── Supplied records

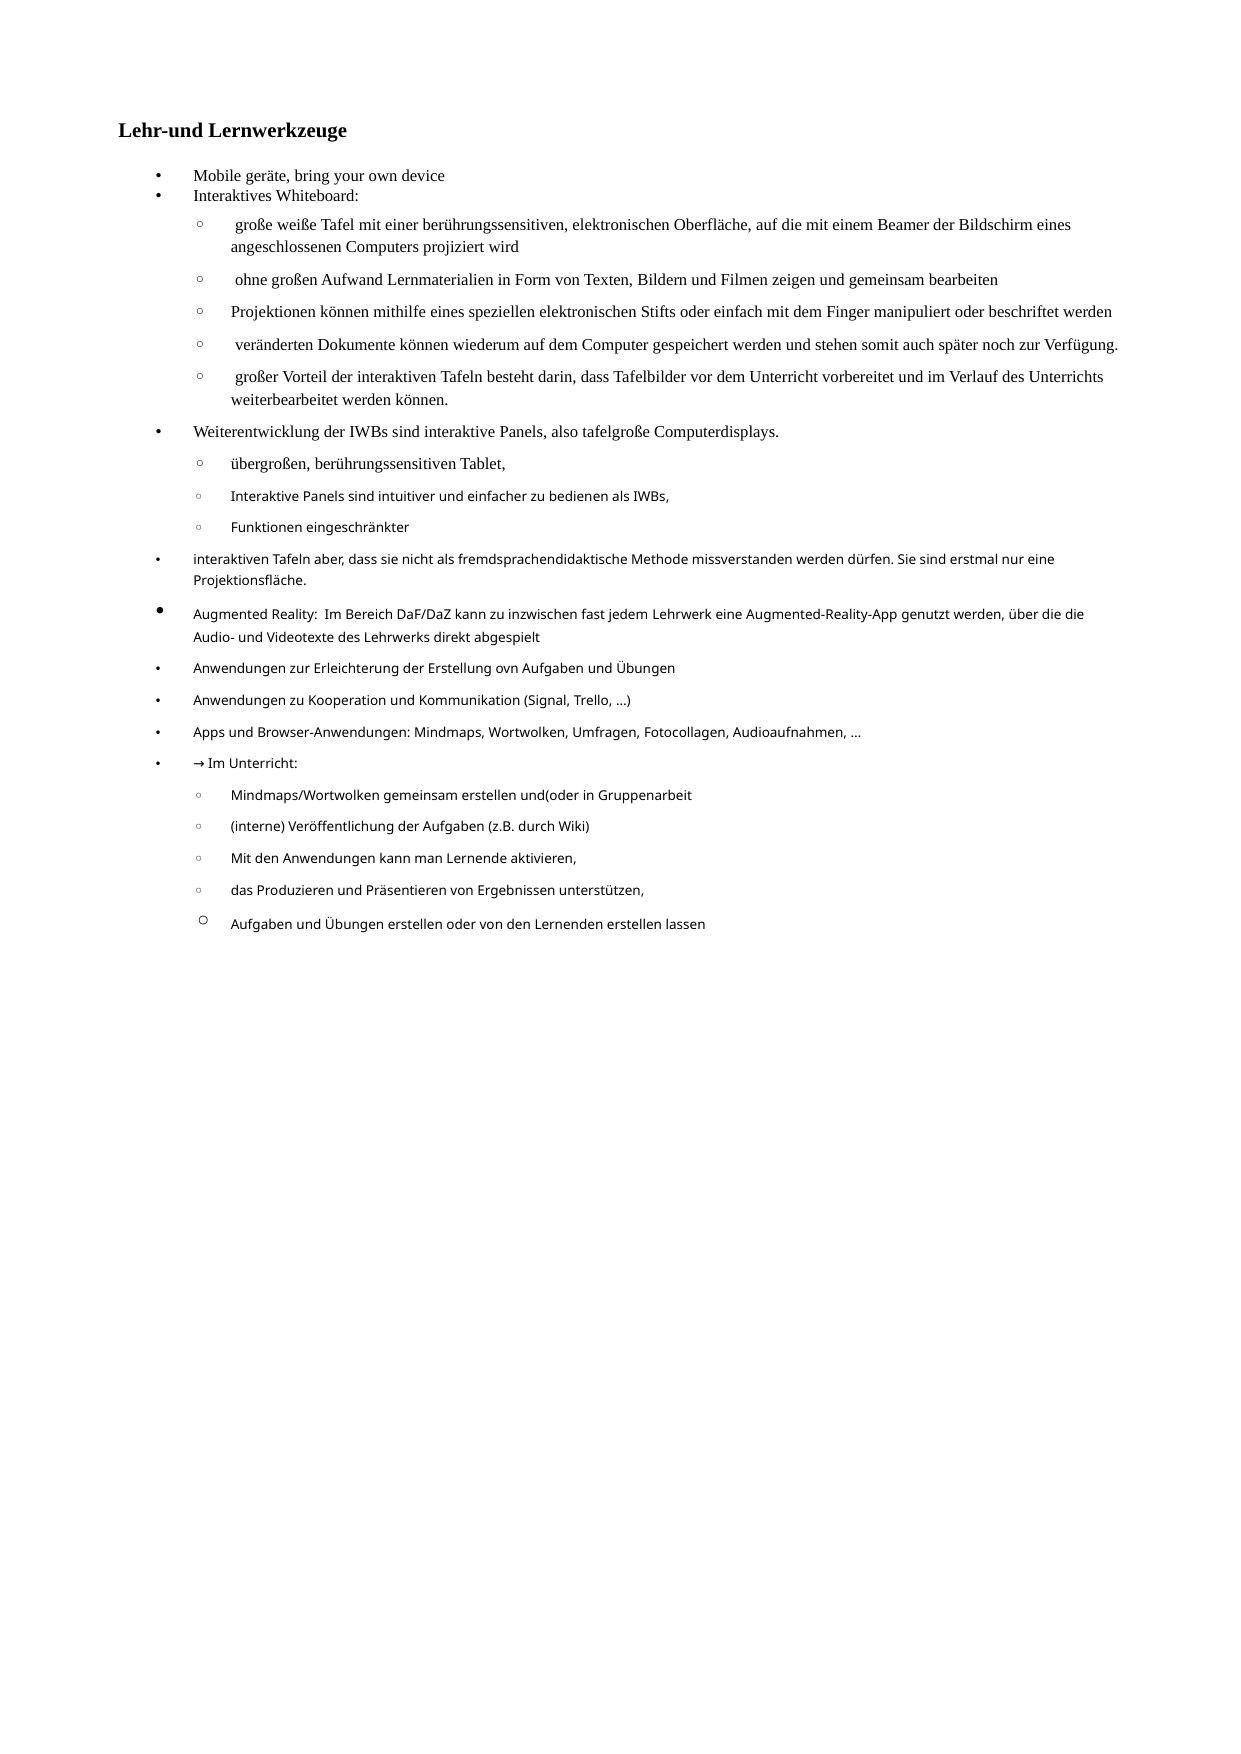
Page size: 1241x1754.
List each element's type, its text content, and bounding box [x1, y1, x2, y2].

list veränderten Dokumente können wiederum auf dem Computer gespeichert werden und stehen somit auch später noch zur Verfügung. [193, 335, 1122, 354]
list Mindmaps/Wortwolken gemeinsam erstellen und(oder in Gruppenarbeit [193, 786, 1122, 804]
list Apps und Browser-Anwendungen: Mindmaps, Wortwolken, Umfragen, Fotocollagen, Audioaufnahmen, … [156, 723, 1122, 741]
list Mobile geräte, bring your own device [156, 166, 1122, 186]
list Aufgaben und Übungen erstellen oder von den Lernenden erstellen lassen [193, 912, 1122, 935]
list Anwendungen zur Erleichterung der Erstellung ovn Aufgaben und Übungen [156, 659, 1122, 678]
list (interne) Veröffentlichung der Aufgaben (z.B. durch Wiki) [193, 817, 1122, 836]
list Funktionen eingeschränkter [193, 518, 1122, 537]
list Anwendungen zu Kooperation und Kommunikation (Signal, Trello, …) [156, 691, 1122, 709]
list Mit den Anwendungen kann man Lernende aktivieren, [193, 849, 1122, 867]
list übergroßen, berührungssensitiven Tablet, [193, 454, 1122, 473]
list große weiße Tafel mit einer berührungssensitiven, elektronischen Oberfläche, auf die mit einem Beamer der Bildschirm eines angeschlossenen Computers projiziert wird [193, 215, 1122, 256]
list ohne großen Aufwand Lernmaterialien in Form von Texten, Bildern und Filmen zeigen und gemeinsam bearbeiten [193, 270, 1122, 289]
list Augmented Reality: Im Bereich DaF/DaZ kann zu inzwischen fast jedem Lehrwerk eine Augmented-Reality-App genutzt werden, über die die Audio- und Videotexte des Lehrwerks direkt abgespielt [156, 602, 1122, 646]
text Lehr-und Lernwerkzeuge [118, 118, 1122, 166]
list Interaktives Whiteboard: [156, 186, 1122, 205]
list Interaktive Panels sind intuitiver und einfacher zu bedienen als IWBs, [193, 487, 1122, 505]
list → Im Unterricht: [156, 754, 1122, 773]
list großer Vorteil der interaktiven Tafeln besteht darin, dass Tafelbilder vor dem Unterricht vorbereitet und im Verlauf des Unterrichts weiterbearbeitet werden können. [193, 367, 1122, 408]
list interaktiven Tafeln aber, dass sie nicht als fremdsprachendidaktische Methode missverstanden werden dürfen. Sie sind erstmal nur eine Projektionsfläche. [156, 550, 1122, 589]
list Weiterentwicklung der IWBs sind interaktive Panels, also tafelgroße Computerdisplays. [156, 422, 1122, 441]
list das Produzieren und Präsentieren von Ergebnissen unterstützen, [193, 880, 1122, 899]
list Projektionen können mithilfe eines speziellen elektronischen Stifts oder einfach mit dem Finger manipuliert oder beschriftet werden [193, 302, 1122, 321]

────

> Task directions:
Transcribe every line of the records above word for word, omitting the pictures.

> Result below:
Page size: 1241x1754.
List each element's type, its text content, and bounding box [x1, y1, x2, y2].

list veränderten Dokumente können wiederum auf dem Computer gespeichert werden und stehen somit auch später noch zur Verfügung. [193, 335, 1122, 354]
list Mindmaps/Wortwolken gemeinsam erstellen und(oder in Gruppenarbeit [193, 786, 1122, 804]
list Apps und Browser-Anwendungen: Mindmaps, Wortwolken, Umfragen, Fotocollagen, Audioaufnahmen, … [156, 723, 1122, 741]
list Mobile geräte, bring your own device [156, 166, 1122, 186]
list Aufgaben und Übungen erstellen oder von den Lernenden erstellen lassen [193, 912, 1122, 935]
list Anwendungen zur Erleichterung der Erstellung ovn Aufgaben und Übungen [156, 659, 1122, 678]
list (interne) Veröffentlichung der Aufgaben (z.B. durch Wiki) [193, 817, 1122, 836]
list Funktionen eingeschränkter [193, 518, 1122, 537]
list Anwendungen zu Kooperation und Kommunikation (Signal, Trello, …) [156, 691, 1122, 709]
list Mit den Anwendungen kann man Lernende aktivieren, [193, 849, 1122, 867]
list übergroßen, berührungssensitiven Tablet, [193, 454, 1122, 473]
list große weiße Tafel mit einer berührungssensitiven, elektronischen Oberfläche, auf die mit einem Beamer der Bildschirm eines angeschlossenen Computers projiziert wird [193, 215, 1122, 256]
list ohne großen Aufwand Lernmaterialien in Form von Texten, Bildern und Filmen zeigen und gemeinsam bearbeiten [193, 270, 1122, 289]
list Augmented Reality: Im Bereich DaF/DaZ kann zu inzwischen fast jedem Lehrwerk eine Augmented-Reality-App genutzt werden, über die die Audio- und Videotexte des Lehrwerks direkt abgespielt [156, 602, 1122, 646]
text Lehr-und Lernwerkzeuge [118, 118, 1122, 166]
list Interaktives Whiteboard: [156, 186, 1122, 205]
list Interaktive Panels sind intuitiver und einfacher zu bedienen als IWBs, [193, 487, 1122, 505]
list → Im Unterricht: [156, 754, 1122, 773]
list großer Vorteil der interaktiven Tafeln besteht darin, dass Tafelbilder vor dem Unterricht vorbereitet und im Verlauf des Unterrichts weiterbearbeitet werden können. [193, 367, 1122, 408]
list interaktiven Tafeln aber, dass sie nicht als fremdsprachendidaktische Methode missverstanden werden dürfen. Sie sind erstmal nur eine Projektionsfläche. [156, 550, 1122, 589]
list Weiterentwicklung der IWBs sind interaktive Panels, also tafelgroße Computerdisplays. [156, 422, 1122, 441]
list das Produzieren und Präsentieren von Ergebnissen unterstützen, [193, 880, 1122, 899]
list Projektionen können mithilfe eines speziellen elektronischen Stifts oder einfach mit dem Finger manipuliert oder beschriftet werden [193, 302, 1122, 321]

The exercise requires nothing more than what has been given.